As the Convention also makes clear, there is also no protection for leaking confidential information. Staff need to be particularly careful when chatting on the internet to former colleagues. It is natural to want to bring old friends up to date with the latest gossip, but one must think before one shares.

But surely people can let off steam? Yes, but the old rules apply. You should only do so in private with people who will keep it to themselves.

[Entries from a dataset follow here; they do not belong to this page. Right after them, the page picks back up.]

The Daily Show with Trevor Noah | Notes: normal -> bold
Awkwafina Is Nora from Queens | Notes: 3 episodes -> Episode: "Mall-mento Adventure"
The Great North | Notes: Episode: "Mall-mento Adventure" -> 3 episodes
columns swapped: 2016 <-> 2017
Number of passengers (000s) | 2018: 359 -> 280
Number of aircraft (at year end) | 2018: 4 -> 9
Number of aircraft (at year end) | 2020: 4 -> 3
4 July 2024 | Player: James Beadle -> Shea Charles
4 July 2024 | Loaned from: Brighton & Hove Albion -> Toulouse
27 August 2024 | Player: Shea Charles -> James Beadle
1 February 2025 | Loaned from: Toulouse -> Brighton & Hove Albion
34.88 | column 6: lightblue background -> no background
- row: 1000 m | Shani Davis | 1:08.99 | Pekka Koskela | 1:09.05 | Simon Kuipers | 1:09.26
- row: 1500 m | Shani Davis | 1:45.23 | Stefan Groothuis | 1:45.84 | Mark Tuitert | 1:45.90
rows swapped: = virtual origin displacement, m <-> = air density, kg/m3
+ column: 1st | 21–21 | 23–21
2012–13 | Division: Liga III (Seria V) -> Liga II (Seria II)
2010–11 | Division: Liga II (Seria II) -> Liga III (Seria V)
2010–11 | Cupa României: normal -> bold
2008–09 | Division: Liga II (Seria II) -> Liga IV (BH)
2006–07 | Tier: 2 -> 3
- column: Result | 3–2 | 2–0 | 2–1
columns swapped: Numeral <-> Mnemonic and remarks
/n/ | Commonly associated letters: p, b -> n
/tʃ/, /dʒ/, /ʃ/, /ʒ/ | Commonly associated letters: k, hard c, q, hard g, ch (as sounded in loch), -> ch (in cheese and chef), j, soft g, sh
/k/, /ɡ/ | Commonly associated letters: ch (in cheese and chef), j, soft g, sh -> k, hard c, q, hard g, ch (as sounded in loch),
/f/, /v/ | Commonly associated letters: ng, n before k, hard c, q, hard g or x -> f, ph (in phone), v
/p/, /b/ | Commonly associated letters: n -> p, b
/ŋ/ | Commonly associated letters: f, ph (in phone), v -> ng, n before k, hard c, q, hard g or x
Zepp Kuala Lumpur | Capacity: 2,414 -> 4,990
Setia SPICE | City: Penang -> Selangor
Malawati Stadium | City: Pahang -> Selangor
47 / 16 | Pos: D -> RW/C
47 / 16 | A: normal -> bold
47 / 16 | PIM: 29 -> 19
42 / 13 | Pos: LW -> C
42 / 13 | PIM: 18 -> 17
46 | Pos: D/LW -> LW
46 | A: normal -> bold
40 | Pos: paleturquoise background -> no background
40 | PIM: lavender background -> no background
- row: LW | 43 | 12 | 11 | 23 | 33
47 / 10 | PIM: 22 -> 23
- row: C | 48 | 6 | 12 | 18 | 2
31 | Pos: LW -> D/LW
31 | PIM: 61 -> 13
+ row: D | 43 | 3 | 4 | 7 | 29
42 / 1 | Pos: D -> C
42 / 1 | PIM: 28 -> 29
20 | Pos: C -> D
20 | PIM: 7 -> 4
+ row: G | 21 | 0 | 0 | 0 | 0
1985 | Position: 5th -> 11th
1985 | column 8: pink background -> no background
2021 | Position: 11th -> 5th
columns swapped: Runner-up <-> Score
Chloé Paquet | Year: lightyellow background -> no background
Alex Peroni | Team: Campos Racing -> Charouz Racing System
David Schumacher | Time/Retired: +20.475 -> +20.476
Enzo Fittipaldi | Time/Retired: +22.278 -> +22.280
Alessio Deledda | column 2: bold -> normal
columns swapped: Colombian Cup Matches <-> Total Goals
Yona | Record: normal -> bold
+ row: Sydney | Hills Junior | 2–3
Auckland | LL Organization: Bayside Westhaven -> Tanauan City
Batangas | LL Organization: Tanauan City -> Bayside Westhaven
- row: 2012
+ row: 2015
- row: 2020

However, what happens when an account is hacked? It will depend. If the member of staff has kept up a reasonable degree of security and if the hacker clearly had to get through serious barriers, then gossip and bad temper may be excusable; there was a reasonable expectation of privacy. Although it may seriously damage relationships with colleagues, private grumbling is not a sackable off ence in itself.

However, if confidential information that should have remained within the organisation has been revealed, the fact that the leak has been exposed by a criminal is irrelevant.

Social networks may or may not damage child development, irrevocably alter brain patterns, or be producing a new improved model of human interaction but they are quite definitely getting people sacked. ICT policies and Staff Codes of Conduct need to spell that out before it happens.